Wo sehen Sie denn das besondere Profil der Uni Würzburg?

Forchel: Wir sind eine Volluniversität mit Ausnahme der allgemeinen Ingenieurwissenschaften. Wir haben Schwerpunkte in den Naturwissenschaften, den Lebenswissenschaften, der Medizin – ebenso wie sehr gute Leistungen im Bereich der Geistes- und Gesellschaftswissenschaften. Wir wollen Leistungsfähigkeit an allen Stellen fördern und nicht einzelne Bereiche abschreiben.

Das ist oft die Befürchtung: Dass die Geisteswissenschaften an der Würzburger Uni angesichts starker Naturwissenschaften hinten runter kippen… berechtigt?

Forchel: Nein, das finde ich nicht. Forschungserfolge in den Natur- und Lebenswissenschaften steigern das Renommee der Universität und führen natürlich wiederum zu Finanzströmen hauptsächlich in diese Felder. Bezüglich des Renommees gilt gleiches auch für die Geistes- und Gesellschaftswissenschaften. Zu einer sehr guten Volluniversität gehört beides.

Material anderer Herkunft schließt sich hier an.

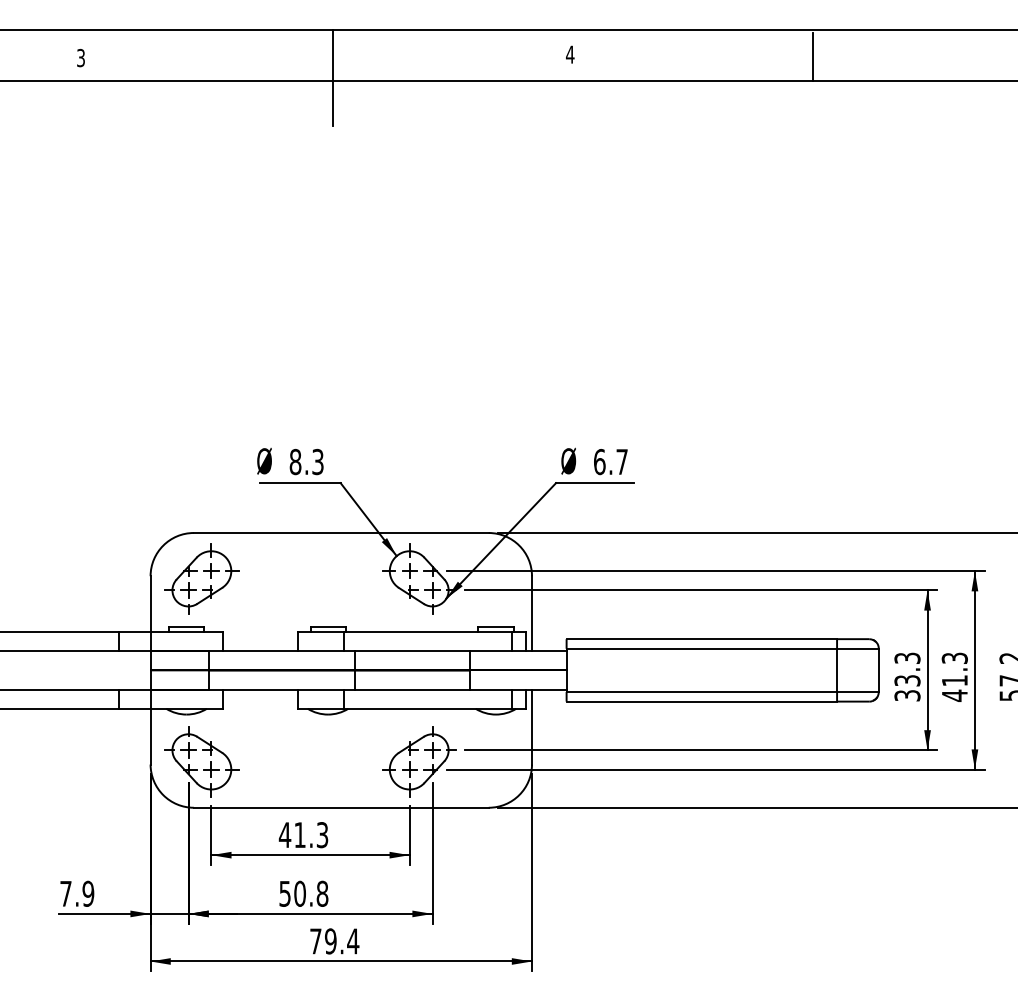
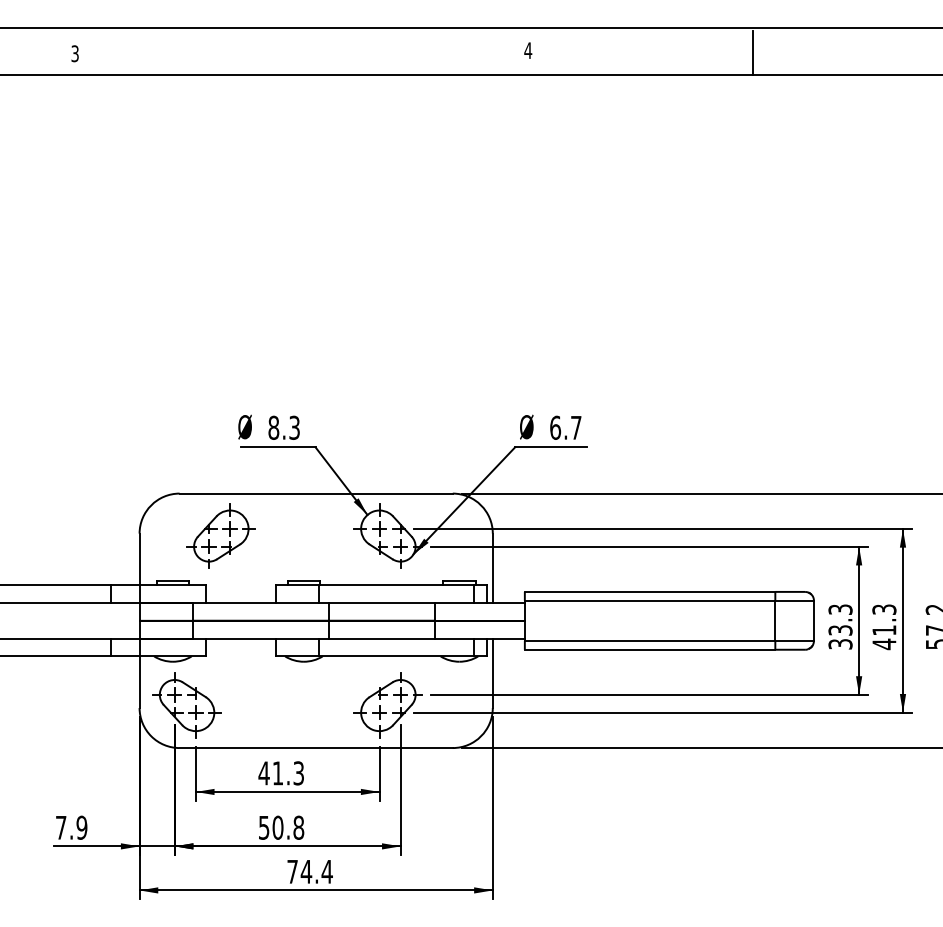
line: (332, 77) -> (308, 71), removed
part: (201, 578) -> (220, 535), moved
text: (330, 941) -> (306, 871), 79.4 -> 74.4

Stichwort Internationalisierung: In Würzburg waren zuletzt 9,6 Prozent ausländische Studierende eingeschrieben. Das sind rund drei Prozentpunkte unter dem Bundesschnitt. Sehen Sie hier Handlungsbedarf?

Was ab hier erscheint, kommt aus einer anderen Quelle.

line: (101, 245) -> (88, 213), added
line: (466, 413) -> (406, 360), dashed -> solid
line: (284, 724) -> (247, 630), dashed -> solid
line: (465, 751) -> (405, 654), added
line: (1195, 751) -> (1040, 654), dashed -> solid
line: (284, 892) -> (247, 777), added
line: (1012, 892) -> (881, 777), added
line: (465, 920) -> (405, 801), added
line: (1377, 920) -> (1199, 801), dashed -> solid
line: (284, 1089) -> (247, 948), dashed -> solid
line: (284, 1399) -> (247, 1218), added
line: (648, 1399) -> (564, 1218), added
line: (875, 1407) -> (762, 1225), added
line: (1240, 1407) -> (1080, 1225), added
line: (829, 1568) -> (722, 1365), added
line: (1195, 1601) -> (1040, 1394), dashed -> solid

Forchel: Wir werden in den kommenden Jahren unsere Anstrengungen im Bereich Internationalisierung weiter steigern. Wichtig ist, dass wir aus dem Ausland sehr gute Studierende an unsere Universität bringen. Wie dies am besten erfolgt, ist auch an anderen Standorten nicht gelöst. Die absoluten Anteile geben hierüber keine Auskunft. Neben der Steigerung unserer wissenschaftlichen Leistungsfähigkeit wollen wir in bestimmten Weltregionen Bildungschancen eröffnen, die begabte junge Menschen dort nicht haben.